* [Instructions to follow]: Among the records below, find the lines with the word "optimization" and copy them.

------------------------

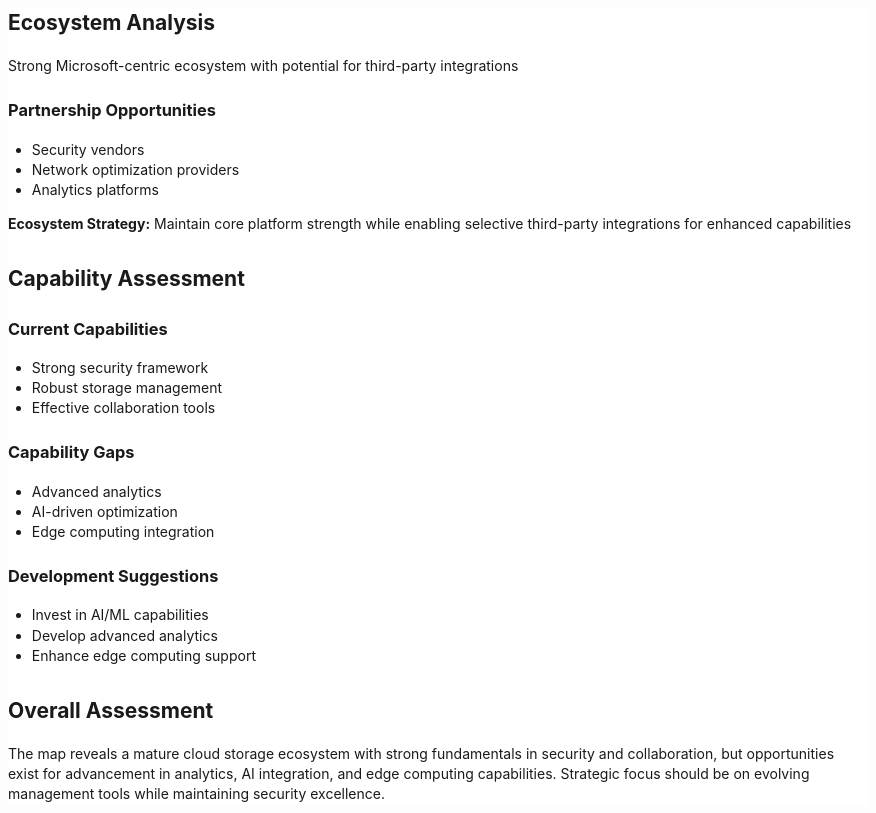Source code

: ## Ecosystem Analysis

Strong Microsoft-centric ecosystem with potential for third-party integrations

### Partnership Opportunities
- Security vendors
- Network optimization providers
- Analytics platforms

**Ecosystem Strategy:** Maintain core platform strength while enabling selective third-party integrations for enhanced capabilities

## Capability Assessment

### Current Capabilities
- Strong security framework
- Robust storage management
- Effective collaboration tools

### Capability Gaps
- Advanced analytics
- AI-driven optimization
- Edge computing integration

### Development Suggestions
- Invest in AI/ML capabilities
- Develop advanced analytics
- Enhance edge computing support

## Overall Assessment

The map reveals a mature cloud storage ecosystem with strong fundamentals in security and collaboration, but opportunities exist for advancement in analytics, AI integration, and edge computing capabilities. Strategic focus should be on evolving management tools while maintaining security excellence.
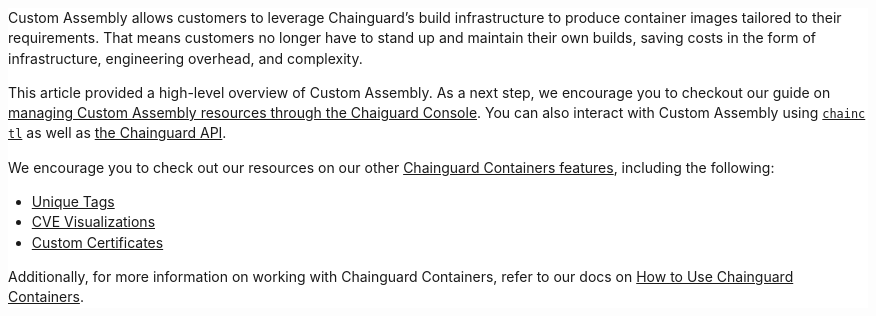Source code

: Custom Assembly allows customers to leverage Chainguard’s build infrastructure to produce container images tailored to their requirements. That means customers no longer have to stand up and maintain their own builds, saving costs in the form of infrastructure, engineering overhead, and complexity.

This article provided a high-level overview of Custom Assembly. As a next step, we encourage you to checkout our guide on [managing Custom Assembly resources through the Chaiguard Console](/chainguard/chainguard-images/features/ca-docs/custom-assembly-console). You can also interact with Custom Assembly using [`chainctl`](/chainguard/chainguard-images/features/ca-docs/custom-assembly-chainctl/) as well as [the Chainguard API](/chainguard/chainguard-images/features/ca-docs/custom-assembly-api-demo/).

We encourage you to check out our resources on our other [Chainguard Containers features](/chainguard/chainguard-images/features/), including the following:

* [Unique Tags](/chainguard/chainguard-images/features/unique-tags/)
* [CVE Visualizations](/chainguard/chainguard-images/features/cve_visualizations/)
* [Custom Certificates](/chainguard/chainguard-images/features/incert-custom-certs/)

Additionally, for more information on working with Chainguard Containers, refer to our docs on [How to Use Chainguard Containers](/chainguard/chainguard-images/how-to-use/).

------------------------

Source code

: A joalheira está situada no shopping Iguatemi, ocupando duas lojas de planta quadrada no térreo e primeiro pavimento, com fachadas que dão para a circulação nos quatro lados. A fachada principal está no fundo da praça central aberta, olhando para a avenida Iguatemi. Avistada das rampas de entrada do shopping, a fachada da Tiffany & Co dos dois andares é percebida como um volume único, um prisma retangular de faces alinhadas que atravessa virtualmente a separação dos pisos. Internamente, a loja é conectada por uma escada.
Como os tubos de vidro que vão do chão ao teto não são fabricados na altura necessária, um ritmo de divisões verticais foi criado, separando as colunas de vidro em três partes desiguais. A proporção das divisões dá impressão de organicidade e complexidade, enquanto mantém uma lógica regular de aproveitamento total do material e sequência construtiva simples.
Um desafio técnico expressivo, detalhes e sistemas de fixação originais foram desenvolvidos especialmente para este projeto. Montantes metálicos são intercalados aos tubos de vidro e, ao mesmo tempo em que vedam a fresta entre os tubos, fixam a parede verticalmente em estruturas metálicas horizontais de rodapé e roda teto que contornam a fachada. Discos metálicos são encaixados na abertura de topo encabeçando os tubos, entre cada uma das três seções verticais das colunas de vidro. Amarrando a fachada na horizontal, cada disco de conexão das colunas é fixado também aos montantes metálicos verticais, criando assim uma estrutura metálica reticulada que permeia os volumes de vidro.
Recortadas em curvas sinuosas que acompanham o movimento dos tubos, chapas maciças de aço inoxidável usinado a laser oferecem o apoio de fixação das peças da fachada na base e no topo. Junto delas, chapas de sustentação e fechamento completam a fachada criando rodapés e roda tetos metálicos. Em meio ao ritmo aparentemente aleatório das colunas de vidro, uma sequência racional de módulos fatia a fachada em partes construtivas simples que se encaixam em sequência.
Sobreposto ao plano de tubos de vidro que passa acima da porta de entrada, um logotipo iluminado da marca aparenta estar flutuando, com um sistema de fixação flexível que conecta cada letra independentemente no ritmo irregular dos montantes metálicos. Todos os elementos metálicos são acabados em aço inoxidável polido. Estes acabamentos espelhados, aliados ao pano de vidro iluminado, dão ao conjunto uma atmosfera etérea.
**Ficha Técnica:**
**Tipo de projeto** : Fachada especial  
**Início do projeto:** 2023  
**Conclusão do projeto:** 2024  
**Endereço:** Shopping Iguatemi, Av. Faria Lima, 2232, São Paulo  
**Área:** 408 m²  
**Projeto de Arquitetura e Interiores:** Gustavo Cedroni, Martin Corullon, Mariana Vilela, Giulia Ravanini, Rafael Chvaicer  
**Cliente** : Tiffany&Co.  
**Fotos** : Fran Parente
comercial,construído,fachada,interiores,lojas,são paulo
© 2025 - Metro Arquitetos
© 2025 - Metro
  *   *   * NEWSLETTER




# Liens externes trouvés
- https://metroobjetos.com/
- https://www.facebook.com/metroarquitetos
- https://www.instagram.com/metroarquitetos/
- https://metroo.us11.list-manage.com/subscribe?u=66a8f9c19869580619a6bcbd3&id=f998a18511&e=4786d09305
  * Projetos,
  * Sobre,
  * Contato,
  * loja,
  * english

------------------------

* [Output of the task]:
- Network optimization providers
- AI-driven optimization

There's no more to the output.